Overview
MySQL replication does not always scale up well. A common reason
for
that is the single-threaded nature of the slave server
applier.
Indeed the performance race between the master and the
slave
has been unfair. Contrary to the master, which executes
transactions
concurrently by multiple threads, the standard MySQL slave is
limited
to install changes sequentially by the only thread.
However, if logical partitioning of data per database
takes place, the 5.6 server's Multi-Threaded Slave (MTS)
framework may
be found helpful. It allows to install changes done to
different
databases in parallel.
For instance the simplest use case would be when the master
server has
just two databases and transactions against the master server
update
only one of them at a time. Those transactions when replicated
will
be executed by two separate slave worker threads (Worker)
simultaneously.
The former single applier, so called SQL thread, plays a role of
their coordinator. It feeds Workers with events and update the
total progress information that is querieable as usual through
Show-Slave-Status and
now also via SELECTing from `mysql`.`slave_relay_log_info`
table
of yet another new replication info repositories (or
recovery tables)
feature.
MTS is configurable with just few options:
--slave-parallel-workers=#
Number of worker threads for executing events in parallel
--slave-checkpoint-period=#
Gather worker activities to Update progress status of
Multi-threaded slave and flush the relay log info to disk
after every #th milli-seconds;
--slave-checkpoint-group=#
Maximum number of processed transactions by
Multi-threaded slave before a checkpoint operation is
called to update progress status;
Multi-threaded slave and flush the relay log info to disk
--slave-pending-jobs-size-max=#
Max size of Slave Worker queues holding yet not applied
events.The least possible value must be not less than the
master side max_allowed_packet;
each corresponding to a @@global namesake variable so
online
reconfiguration is also possible.
The first option simply specifies how many threads will be forked
out
with START-SLAVE. A good number should correspond to the number
of
concurrent transaction profiles. Like if there are four
databases
A,B,C,D and two types of transactions updating A,B and C,D then
the
optimal number of Workers is two. So generally one worker maps to
one
or more databases. Nevertheless keep in mind there could be a
limit
to the number of workers dictated by combination of your
hardware
resources and the actual load.
The second and third options checkpoint period and group count
provide
a control for how often to update `mysql`.`slave_relay_log_info`
by
Coordinator thread.
The fourth simply constraints RAM usage to not consume
memory with replication events over some threshold.

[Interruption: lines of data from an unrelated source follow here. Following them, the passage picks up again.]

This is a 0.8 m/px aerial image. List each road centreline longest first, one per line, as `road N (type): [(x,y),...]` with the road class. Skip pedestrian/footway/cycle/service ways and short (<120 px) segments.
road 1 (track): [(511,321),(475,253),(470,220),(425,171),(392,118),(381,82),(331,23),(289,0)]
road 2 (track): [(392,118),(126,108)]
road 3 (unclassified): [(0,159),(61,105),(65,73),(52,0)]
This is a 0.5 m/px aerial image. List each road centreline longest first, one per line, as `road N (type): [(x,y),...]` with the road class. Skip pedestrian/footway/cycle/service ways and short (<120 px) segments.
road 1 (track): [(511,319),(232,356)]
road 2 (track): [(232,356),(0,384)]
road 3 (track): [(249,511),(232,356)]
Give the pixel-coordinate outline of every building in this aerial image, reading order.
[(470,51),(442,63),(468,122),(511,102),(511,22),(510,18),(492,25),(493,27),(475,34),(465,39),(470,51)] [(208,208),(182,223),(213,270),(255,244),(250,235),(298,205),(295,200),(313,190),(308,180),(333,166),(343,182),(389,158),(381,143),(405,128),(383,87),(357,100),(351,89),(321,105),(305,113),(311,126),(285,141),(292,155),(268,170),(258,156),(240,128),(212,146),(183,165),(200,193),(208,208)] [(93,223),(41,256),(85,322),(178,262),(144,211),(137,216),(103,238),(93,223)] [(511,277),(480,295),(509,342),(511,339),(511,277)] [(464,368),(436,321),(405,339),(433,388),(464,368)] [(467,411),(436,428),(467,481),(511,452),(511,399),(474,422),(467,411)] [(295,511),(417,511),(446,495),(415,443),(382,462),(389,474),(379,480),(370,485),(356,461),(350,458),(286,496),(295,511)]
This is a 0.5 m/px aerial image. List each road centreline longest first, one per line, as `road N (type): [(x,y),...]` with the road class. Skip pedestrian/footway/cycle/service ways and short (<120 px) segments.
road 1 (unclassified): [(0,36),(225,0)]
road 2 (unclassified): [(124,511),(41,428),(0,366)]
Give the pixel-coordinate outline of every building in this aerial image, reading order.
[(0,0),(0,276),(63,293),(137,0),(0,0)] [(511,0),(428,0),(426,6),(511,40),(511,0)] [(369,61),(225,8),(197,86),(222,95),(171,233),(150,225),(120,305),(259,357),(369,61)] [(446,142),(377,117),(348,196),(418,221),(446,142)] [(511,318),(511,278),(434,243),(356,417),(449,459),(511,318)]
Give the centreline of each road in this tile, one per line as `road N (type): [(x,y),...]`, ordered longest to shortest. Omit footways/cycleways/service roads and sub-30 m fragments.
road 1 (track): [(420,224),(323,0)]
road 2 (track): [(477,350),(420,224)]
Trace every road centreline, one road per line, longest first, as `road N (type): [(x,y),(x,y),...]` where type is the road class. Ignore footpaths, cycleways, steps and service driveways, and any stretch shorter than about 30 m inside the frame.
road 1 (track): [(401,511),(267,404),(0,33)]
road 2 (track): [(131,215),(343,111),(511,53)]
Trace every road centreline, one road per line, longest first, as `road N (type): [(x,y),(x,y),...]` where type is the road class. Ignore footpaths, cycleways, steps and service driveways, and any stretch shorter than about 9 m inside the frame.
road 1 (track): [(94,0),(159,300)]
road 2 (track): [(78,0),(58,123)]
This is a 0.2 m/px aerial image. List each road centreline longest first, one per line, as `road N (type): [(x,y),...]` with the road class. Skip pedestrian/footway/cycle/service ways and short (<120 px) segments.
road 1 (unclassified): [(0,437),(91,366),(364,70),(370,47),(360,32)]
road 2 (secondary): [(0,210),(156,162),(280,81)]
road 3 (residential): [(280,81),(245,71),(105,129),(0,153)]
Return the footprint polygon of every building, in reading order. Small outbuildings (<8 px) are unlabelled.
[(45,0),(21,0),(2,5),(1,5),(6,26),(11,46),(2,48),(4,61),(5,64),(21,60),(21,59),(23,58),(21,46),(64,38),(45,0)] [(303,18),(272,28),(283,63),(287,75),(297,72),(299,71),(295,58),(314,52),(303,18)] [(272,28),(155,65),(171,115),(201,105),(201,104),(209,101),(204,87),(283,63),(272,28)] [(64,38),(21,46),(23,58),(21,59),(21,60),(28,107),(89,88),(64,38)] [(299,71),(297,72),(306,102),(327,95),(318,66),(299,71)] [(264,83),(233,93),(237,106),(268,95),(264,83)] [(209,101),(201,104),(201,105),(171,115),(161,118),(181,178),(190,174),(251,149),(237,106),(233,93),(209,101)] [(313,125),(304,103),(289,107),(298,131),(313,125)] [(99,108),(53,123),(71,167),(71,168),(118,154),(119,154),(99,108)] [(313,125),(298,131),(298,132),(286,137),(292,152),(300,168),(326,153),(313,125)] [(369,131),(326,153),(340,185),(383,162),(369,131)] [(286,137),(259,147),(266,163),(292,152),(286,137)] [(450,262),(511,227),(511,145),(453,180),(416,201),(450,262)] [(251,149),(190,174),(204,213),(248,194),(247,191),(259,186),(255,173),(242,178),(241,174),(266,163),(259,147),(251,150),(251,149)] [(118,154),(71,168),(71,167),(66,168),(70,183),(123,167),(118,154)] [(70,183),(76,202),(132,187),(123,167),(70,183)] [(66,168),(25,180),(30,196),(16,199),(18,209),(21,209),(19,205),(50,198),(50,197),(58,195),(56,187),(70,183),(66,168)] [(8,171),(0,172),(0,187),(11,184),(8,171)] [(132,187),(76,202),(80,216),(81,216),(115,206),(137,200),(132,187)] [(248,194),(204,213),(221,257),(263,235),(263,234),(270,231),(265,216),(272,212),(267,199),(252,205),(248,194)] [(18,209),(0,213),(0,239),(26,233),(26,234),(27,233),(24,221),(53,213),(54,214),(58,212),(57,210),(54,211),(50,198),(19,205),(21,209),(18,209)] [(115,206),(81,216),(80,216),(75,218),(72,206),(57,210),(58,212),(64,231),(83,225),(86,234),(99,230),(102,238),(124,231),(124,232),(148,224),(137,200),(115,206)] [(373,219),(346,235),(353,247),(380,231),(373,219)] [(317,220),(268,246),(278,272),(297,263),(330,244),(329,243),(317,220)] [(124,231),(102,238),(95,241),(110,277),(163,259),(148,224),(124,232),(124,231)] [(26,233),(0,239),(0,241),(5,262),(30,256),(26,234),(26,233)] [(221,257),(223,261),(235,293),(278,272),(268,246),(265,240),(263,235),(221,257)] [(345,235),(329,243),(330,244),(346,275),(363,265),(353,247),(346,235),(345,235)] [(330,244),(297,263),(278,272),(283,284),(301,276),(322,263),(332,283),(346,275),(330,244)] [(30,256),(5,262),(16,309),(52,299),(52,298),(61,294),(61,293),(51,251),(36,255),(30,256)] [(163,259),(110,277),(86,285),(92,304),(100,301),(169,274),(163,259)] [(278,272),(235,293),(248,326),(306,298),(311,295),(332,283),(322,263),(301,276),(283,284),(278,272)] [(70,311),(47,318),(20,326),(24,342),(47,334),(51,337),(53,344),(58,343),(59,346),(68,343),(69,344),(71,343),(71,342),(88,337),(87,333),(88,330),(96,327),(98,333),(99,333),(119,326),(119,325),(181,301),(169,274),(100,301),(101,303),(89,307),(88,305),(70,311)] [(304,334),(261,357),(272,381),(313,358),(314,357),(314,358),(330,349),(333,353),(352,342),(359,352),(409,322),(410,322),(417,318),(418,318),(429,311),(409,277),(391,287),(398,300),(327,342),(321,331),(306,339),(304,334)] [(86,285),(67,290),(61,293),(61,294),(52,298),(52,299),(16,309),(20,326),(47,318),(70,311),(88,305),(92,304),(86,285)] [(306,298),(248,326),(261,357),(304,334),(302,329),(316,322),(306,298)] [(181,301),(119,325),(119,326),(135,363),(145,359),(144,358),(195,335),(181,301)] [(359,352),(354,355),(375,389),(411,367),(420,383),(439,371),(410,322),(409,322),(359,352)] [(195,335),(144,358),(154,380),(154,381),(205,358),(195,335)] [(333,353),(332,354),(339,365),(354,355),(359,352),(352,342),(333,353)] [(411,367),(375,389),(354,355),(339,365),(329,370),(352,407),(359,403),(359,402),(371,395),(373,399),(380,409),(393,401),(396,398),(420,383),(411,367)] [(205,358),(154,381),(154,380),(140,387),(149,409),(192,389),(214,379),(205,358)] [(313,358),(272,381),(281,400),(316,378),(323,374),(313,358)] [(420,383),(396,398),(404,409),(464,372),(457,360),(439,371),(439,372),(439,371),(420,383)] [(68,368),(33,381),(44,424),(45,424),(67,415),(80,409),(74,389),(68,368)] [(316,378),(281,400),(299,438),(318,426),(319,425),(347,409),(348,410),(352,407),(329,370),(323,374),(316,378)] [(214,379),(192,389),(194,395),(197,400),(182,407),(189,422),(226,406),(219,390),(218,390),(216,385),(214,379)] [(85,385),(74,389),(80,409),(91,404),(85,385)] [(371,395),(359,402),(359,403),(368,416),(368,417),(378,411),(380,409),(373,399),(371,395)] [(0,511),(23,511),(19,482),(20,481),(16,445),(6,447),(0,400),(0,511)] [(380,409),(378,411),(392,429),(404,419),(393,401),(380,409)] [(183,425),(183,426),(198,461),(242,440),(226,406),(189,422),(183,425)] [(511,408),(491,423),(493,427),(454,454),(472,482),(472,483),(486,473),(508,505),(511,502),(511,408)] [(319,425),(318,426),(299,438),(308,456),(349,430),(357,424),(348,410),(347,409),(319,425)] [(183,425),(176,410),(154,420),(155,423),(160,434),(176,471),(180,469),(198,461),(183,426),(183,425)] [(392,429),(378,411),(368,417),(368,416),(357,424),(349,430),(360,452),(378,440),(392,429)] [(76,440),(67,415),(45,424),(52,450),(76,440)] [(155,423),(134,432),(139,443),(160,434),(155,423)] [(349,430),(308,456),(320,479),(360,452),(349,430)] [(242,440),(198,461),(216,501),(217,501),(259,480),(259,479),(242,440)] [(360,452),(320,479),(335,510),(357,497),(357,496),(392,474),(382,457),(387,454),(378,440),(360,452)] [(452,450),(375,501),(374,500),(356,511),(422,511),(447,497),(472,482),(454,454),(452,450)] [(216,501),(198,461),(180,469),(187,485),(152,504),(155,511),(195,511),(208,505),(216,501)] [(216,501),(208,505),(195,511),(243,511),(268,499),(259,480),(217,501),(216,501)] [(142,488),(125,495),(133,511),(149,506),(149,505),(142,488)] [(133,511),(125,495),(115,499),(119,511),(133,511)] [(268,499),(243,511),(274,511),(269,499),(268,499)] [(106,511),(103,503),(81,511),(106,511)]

MTS is equipped with a new `mysql`.`slave_worker_info` table.
It's a
storage to keep up individual Worker progress. Although it
was
design-minded for the slave service recovery, the table is
querieable
to provide some performance figures.
MTS as a replication feature is rather orthogonal to all
the
pre-existing ones. In particular it supports different storage
engines
and binlog formats. It's neutral to the newcomers like
replication
checksum, GTIDs. And it's friendly to say the least to
the
replication info repositories. For instance
--relay-log-info-repository = FILE turns the Worker recovery
tables
into files along with the relay log info table itself. The tables
will
remain, empty. In case of MTS is active - that is the
number of
Workers is set to be greater than zero - the recommended
repository
type is TABLE because recovery is only guaranteed (and
actually
feasible) in this case.
While executing events in parallel MTS may find situations when
the
parallel applying is impossible. Such cases include apparent
overlap
in databases that two transactions updated on the master, a
transaction is found to have updated over maximum (16) databases,
or
there is a threat of hidden conflicts that Foreign Keys
references
currently represent. If any of these happened MTS
temporarily
switches to the sequential applying. There is no
START-SLAVE-UNTIL
support yet, attempt to run this command will end up with a
warning
and having the single-thread slave running. Events from pre-5.6
master
will force the sequential applying as well.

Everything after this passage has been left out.